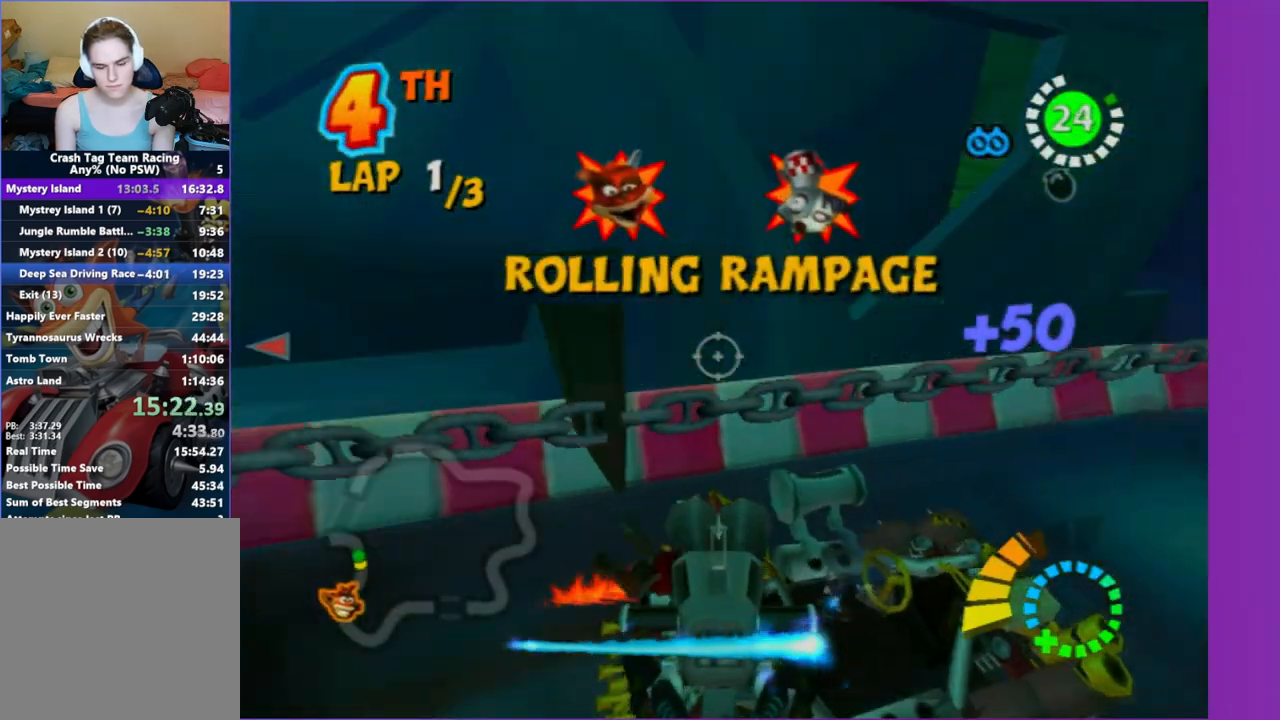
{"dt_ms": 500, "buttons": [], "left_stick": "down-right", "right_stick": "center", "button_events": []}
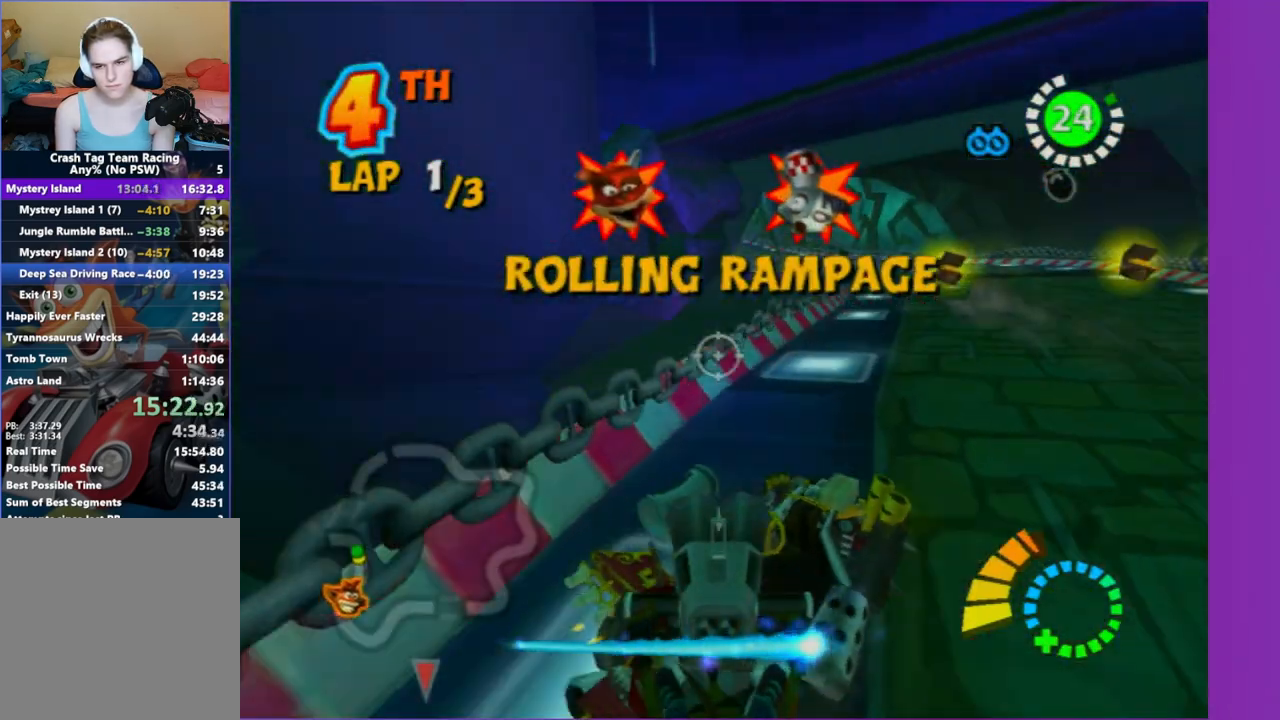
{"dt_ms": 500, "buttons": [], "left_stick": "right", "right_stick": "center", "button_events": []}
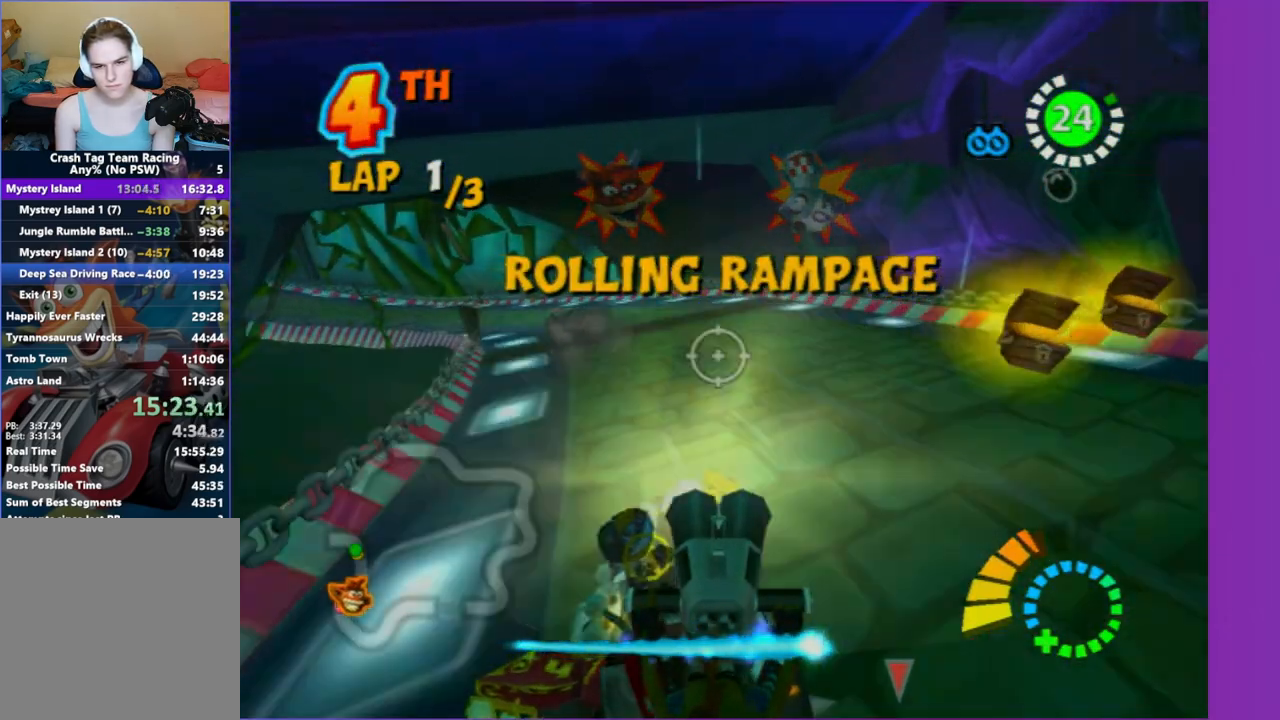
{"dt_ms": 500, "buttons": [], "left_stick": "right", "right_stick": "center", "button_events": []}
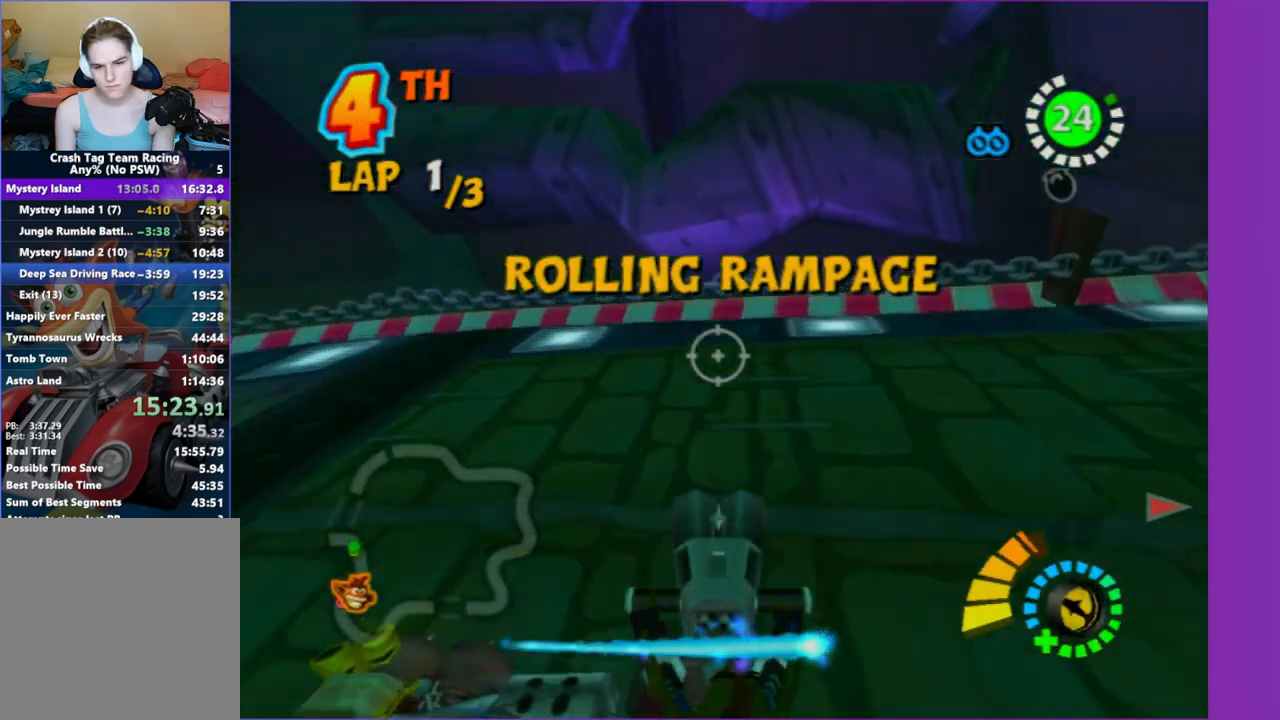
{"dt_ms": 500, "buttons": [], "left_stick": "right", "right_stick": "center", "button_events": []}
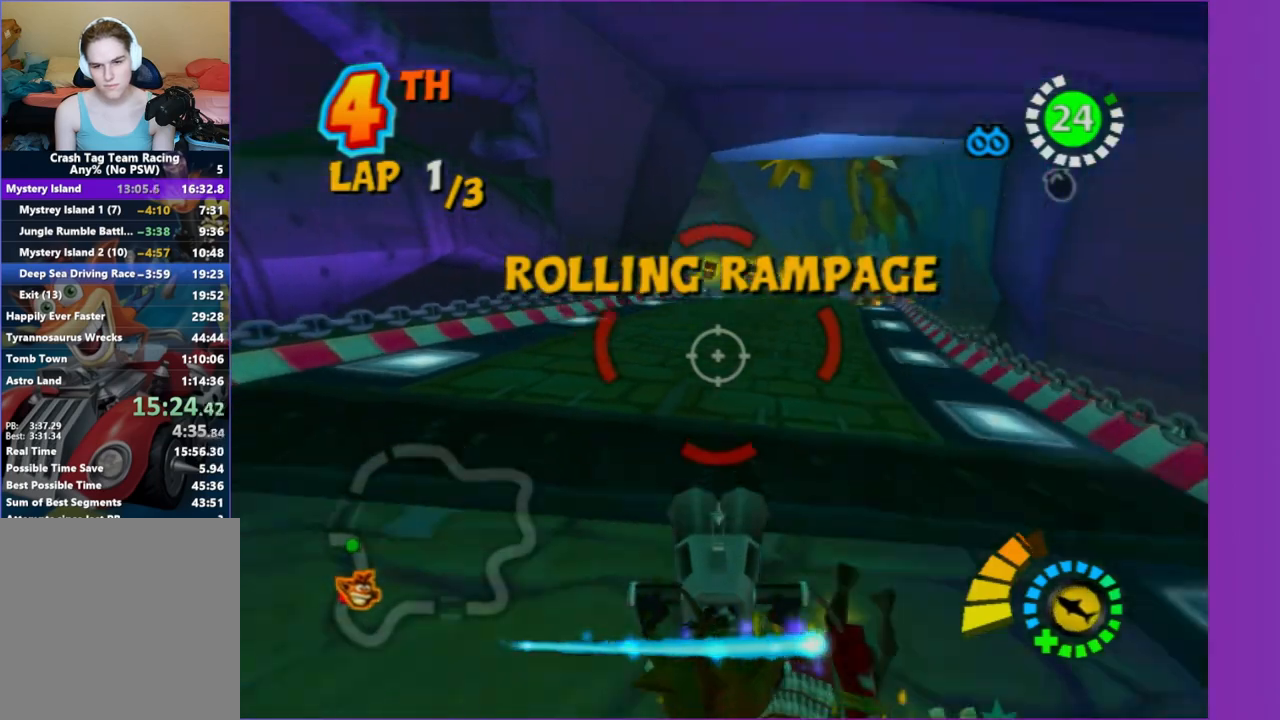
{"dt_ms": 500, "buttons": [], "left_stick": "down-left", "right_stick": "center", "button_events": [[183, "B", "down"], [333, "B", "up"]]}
================
• [ASSIGNMENT]
Transcribe every line in the entries above, taking out only the images.

• [RESULT]
{"dt_ms": 500, "buttons": [], "left_stick": "down-right", "right_stick": "center", "button_events": []}
{"dt_ms": 500, "buttons": [], "left_stick": "right", "right_stick": "center", "button_events": []}
{"dt_ms": 500, "buttons": [], "left_stick": "right", "right_stick": "center", "button_events": []}
{"dt_ms": 500, "buttons": [], "left_stick": "right", "right_stick": "center", "button_events": []}
{"dt_ms": 500, "buttons": [], "left_stick": "down-left", "right_stick": "center", "button_events": [[183, "B", "down"], [333, "B", "up"]]}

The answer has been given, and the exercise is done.